Enter your age, salary, contribution rate, and employer match terms to see how your balance could grow year by year.
Your employer contributes a percentage of what you put in, up to a limit expressed as a percentage of your salary. For example, a 50% match up to 6% of salary means the employer adds 50 cents for every dollar you contribute, capped at contributions of 6% of your pay — contributing more than 6% yourself doesn't earn any extra match on the excess. This calculator applies that logic every year of the projection, using the match rate and match limit fields above.
Long-run US stock market averages have historically landed in the 7-10% range before inflation for a diversified equity portfolio, though any single year can swing well above or below that, and past performance doesn't guarantee future results.

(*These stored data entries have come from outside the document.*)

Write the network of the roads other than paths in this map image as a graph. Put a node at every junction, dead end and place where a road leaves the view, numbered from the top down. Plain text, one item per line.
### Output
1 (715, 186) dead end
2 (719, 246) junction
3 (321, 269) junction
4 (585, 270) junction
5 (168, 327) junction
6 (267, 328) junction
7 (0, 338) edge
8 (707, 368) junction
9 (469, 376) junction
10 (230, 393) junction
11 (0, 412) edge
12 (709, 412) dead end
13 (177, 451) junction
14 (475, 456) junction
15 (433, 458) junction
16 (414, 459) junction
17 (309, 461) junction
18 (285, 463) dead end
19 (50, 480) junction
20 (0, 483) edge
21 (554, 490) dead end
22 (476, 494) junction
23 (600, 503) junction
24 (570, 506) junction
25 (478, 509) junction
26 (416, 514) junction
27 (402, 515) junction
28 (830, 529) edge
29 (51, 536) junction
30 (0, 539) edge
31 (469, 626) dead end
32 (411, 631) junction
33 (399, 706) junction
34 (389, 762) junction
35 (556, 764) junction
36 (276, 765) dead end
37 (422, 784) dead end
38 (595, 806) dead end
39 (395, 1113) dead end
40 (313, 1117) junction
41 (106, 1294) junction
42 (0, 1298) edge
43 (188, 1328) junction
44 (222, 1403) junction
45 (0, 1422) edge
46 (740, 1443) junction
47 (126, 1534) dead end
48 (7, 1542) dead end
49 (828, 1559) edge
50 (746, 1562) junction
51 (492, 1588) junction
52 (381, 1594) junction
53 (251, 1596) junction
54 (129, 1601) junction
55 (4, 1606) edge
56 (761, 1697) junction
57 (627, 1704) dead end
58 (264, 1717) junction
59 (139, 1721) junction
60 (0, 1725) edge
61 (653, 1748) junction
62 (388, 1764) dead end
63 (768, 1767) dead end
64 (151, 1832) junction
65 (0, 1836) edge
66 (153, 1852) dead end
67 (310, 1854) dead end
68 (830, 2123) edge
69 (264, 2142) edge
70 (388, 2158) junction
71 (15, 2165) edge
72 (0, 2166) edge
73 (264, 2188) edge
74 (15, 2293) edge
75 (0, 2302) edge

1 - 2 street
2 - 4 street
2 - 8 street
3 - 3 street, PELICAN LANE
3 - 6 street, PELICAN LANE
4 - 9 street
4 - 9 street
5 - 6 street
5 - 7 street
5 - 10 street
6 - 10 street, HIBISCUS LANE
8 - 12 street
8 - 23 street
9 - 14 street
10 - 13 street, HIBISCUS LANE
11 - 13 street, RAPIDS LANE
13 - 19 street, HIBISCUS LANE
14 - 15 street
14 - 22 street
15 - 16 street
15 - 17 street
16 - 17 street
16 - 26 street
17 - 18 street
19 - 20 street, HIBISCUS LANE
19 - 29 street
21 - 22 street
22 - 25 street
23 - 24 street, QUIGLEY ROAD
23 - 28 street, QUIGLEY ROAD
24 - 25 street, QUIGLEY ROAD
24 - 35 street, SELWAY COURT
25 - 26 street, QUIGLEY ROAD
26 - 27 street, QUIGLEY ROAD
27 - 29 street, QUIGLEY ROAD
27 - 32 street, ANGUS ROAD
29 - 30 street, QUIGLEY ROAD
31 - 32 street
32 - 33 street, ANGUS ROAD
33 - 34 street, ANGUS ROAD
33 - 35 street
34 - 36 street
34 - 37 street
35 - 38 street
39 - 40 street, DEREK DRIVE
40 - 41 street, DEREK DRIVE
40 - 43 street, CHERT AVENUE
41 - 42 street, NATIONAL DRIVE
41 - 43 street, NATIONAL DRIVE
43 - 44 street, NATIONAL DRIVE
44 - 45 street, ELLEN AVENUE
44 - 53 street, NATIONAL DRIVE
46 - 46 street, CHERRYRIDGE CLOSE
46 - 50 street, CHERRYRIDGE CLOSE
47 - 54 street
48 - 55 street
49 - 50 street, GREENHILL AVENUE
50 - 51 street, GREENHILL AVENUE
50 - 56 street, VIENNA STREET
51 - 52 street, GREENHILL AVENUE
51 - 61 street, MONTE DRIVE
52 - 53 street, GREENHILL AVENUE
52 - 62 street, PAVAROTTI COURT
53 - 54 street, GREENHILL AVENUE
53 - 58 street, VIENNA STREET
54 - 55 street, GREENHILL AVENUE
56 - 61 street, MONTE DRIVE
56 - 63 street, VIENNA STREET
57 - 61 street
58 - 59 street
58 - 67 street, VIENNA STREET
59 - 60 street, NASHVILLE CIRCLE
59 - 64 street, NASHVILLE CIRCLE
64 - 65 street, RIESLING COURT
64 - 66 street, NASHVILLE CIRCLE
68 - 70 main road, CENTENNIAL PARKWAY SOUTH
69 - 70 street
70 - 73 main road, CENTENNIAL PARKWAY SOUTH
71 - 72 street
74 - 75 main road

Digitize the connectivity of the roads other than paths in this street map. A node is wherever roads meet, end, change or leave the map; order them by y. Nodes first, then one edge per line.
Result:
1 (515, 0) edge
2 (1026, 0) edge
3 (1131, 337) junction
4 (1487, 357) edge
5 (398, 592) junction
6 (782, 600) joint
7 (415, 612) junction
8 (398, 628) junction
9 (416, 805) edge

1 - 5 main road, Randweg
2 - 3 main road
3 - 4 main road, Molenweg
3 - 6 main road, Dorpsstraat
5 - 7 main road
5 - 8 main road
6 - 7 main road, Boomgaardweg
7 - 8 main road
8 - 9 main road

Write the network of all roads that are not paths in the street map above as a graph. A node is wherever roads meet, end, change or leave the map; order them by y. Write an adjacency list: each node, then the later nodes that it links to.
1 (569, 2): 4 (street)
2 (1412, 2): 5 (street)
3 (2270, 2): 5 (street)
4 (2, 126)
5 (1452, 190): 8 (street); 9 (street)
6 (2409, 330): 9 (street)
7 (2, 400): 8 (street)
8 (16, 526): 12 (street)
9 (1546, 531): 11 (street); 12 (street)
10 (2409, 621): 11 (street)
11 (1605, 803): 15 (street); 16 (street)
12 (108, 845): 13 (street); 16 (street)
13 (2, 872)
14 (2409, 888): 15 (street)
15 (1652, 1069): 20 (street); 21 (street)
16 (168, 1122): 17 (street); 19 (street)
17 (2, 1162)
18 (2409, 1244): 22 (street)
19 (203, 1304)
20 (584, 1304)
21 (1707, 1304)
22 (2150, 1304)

Many long-term 401(k) projections use something in the 6-8% range as a conservative-to-moderate planning assumption — try running the numbers at a couple of different rates to see how sensitive your projected balance is to that assumption.
Under the hood, this calculator simulates one year at a time from your current age to your retirement age: each year, your contribution and the matched employer contribution are added to the balance, the whole balance is grown by the expected investment return, and then your salary is increased by the expected salary growth rate for the next year. Contributions and match are tracked as running totals separately from investment growth, which is why the readout breaks out "Total growth" as its own line.
No. IRS annual 401(k) contribution limits change every year, so this calculator lets you model any contribution percentage without enforcing a cap. Before assuming your entered contribution is fully allowed, check the current employee deferral limit (and, if you're 50 or older, the catch-up contribution limit) at irs.gov.
A Traditional 401(k) contribution is pre-tax, which lowers your taxable income today but is taxed as ordinary income when you withdraw it in retirement; a Roth 401(k) contribution is made after-tax now, so qualified withdrawals in retirement are tax-free. This calculator projects pre-tax growth only and doesn't model either tax treatment — a dedicated IRA Calculator covering Traditional vs Roth in detail is being built as a companion tool in the same batch as this one. For a broader view that folds in other retirement savings alongside your 401(k), see the Retirement Calculator.
If your employer matches contributions up to a certain percentage of salary and you contribute less than that, you're leaving free money on the table — the unmatched portion of the match is compensation you're simply not collecting, with no market risk attached to earning it. As a rule of thumb, contribute at least enough to capture the full match before directing extra savings anywhere else, since few other places offer an equivalent guaranteed return.
Worked example: starting at age 30 with a $20,000 balance, a $70,000 salary, contributing 6% with a 50% employer match up to 6% of salary, 2% annual salary growth, and a 7% annual return, simulated year by year to age 65 (35 years) gives a projected balance at retirement of $1,383,323.24 — made up of $209,976.81 in your own contributions, $104,988.40 in employer match, and $1,068,358.03 in investment growth.